Donald Trump's Executive Order on Protests Calls for Harsh Prosecution of … Donald Trump
Donald Trump’s summertime push for “law and order” could come back to haunt him this winter after the storming of the U.S. Capitol.
In his authoritarian response to protests against white supremacy that swept the nation after the homicide of George Floyd by Minneapolis police, Trump signed an executive order demanding federal prosecutors throw the book at those who damage federal property, including by charging vandals under a provision of the federal code that provides for sentences of up to 10 years in prison. The executive order also sought harsh punishment for those that incite such damage. Under the plain language of this executive order, the militants who stormed the Capitol — as well as President Trump himself — should now be in jeopardy of federal prosecution.
While written to target “anarchists and left-wing extremists” who were at the time toppling statues of Confederates and other politicians who owned slaves, the executive order aptly describes the right-wing militants who stormed and desecrated the U.S. Capitol on January 6th: “These radicals shamelessly attack the legitimacy of our institutions and the very rule of law itself.”
The language of Trump’s executive order is broad and is clearly encompasses those who toppled police barricades, and smashed doors and windows of the Capitol, tore placards from the walls, smeared feces about, and ransacked lawmaker offices: “It is the policy of the United States to prosecute to the fullest extent permitted under Federal law,” the executive order reads, “any person or any entity that destroys, damages, vandalizes, or desecrates a monument, memorial, or statue within the United States or otherwise vandalizes government property.” (Editor’s note: emphasis added.)
The order also explicitly targets those who inspire such wanton destruction. “It is the policy of the United States to prosecute to the fullest extent permitted under Federal law,” it reads, “any person or any entity that participates in efforts to incite violence or other illegal activity in connection with the riots and acts of vandalism.”
Trump has spent the weeks since his resounding election loss spinning up wild conspiracy theories, and lying to his supporters that victory was stolen from him. In his speech to the rabid crowd that went onto storm the Capitol, Trump insisted: “All of us here today do not want to see our election victory stolen by emboldened radical left Democrats,” before insisting, “We will never give up. We will never concede, it doesn’t happen. You don’t concede when there’s theft involved.”

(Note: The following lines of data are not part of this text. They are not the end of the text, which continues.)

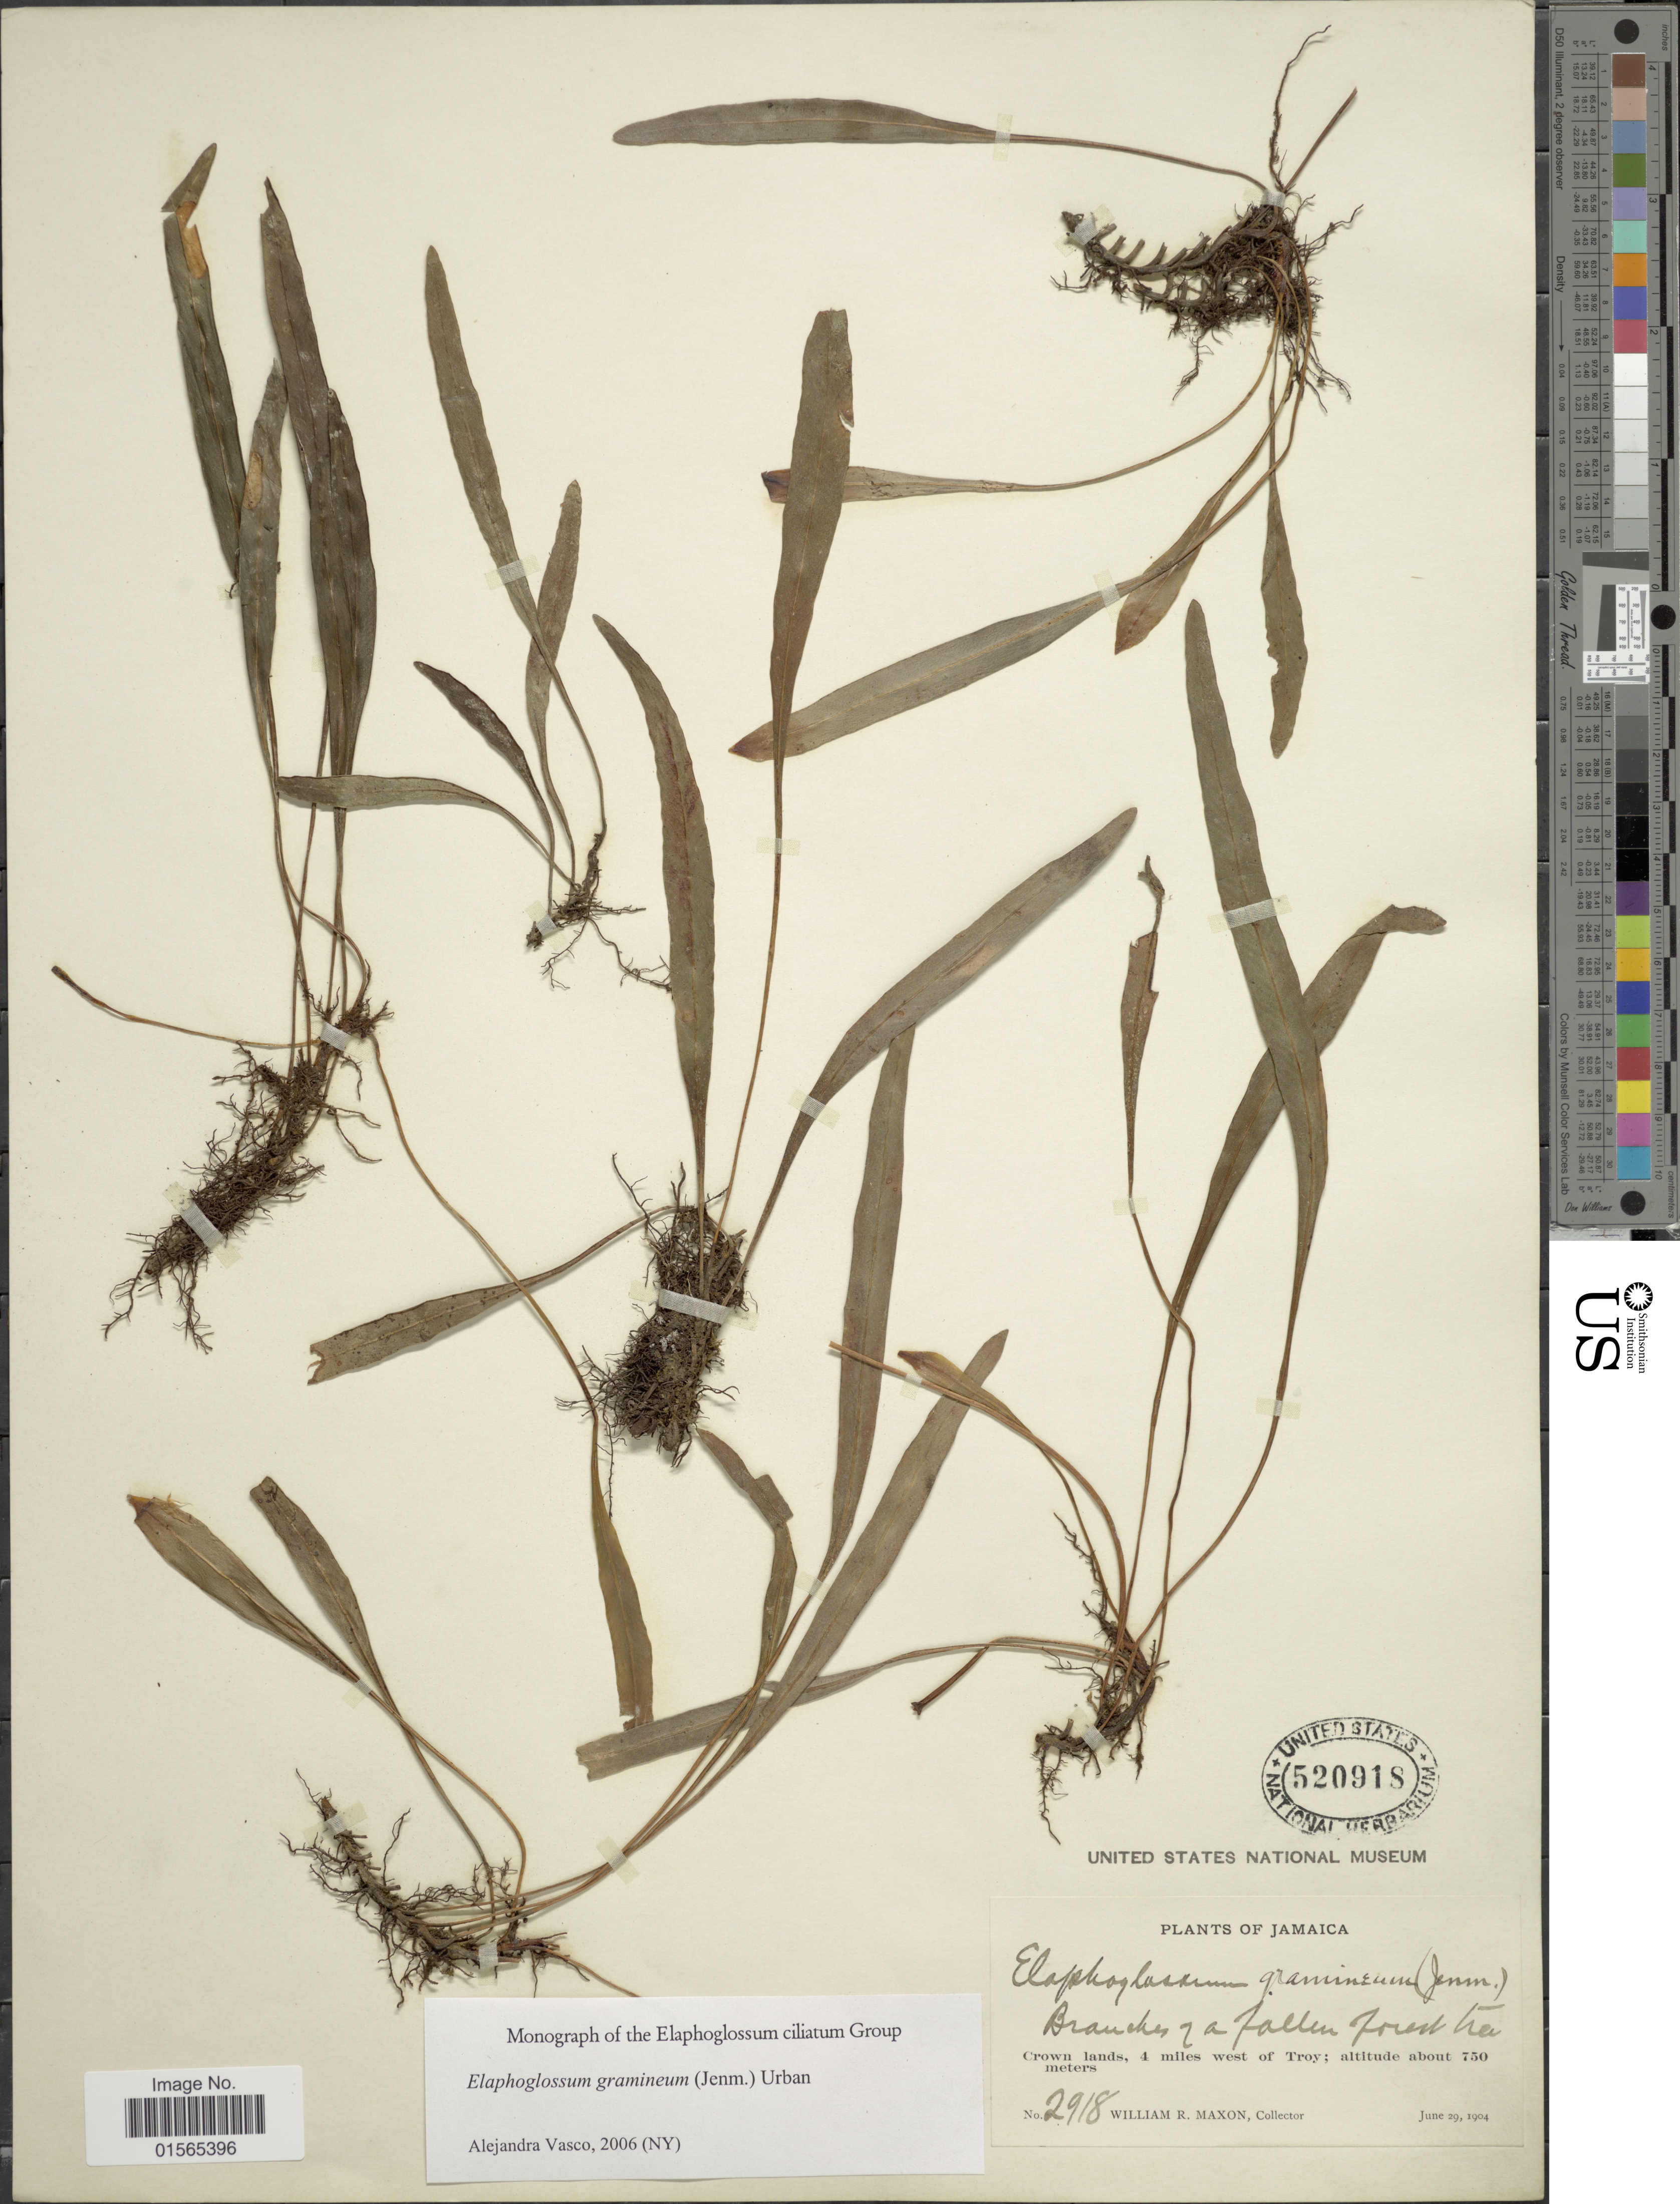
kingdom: Plantae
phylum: Tracheophyta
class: Polypodiopsida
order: Polypodiales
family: Dryopteridaceae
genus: Elaphoglossum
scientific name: Elaphoglossum gramineum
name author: (Jenman) Urb.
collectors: W. R. Maxon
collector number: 2918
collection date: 1904-06-29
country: Jamaica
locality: Crown lands, 4 miles west of Troy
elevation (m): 750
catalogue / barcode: US 520918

Trump lied that Vice President Mike Pence, then presiding over the ceremonial joint session of Congress tallying the returns from the Electoral College, could block the certification and tip victory his way. “If Mike Pence does the right thing, we win the election.” Echoing the words of his most militant backers, Trump called to “stop the steal.” He then exhorted his followers to “fight like hell,” and promised to lead them himself in a march down Pennsylvania Avenue: “We’re going to the Capitol and we’re going to try and give… them the kind of pride and boldness that they need to take back our country.”
While Trump did not personally join the mob, Democrats of the House Judiciary Committee have openly accused Trump on Thursday of fomenting violence and even “insurrection” on Wednesday.
While sitting presidents are generally immune from prosecution while in office, that protection will evaporate for Trump on January 20th with the transfer of power to Joe Biden. According to the New York Times, White House counsel Pat Cipollone warned Trump of his potential criminal exposure on Wednesday as the mob he’d whipped up overwhelmed the Capitol.
On January 7th, Attorney General Jeffrey Rosen released a statement insisting that “the Department of Justice is committed to ensuring that those responsible for this attack on our Government and the rule of law face the full consequences of their actions under the law.” In a conference call with reporters, the acting U.S. Attorney for D.C., Michael Sherwin underscored: “We are looking at all actors here, not only the people that went into the building” but those who “assisted or facilitated or played some ancillary role in this. We will look at every actor and all criminal charges.”
Asked specifically if that included the president of the United States, Sherwin answered: “Anyone that had a role, and the evidence fits the elements of a crime, they’re going to be charged.”
As he winds down his time in the White House, the president may have one last trump card to play. To escape federal accountability for his actions Wednesday, as well as a wide array of illicit acts covering decades, Trump is said to be weighing an an unprecedented self-pardon.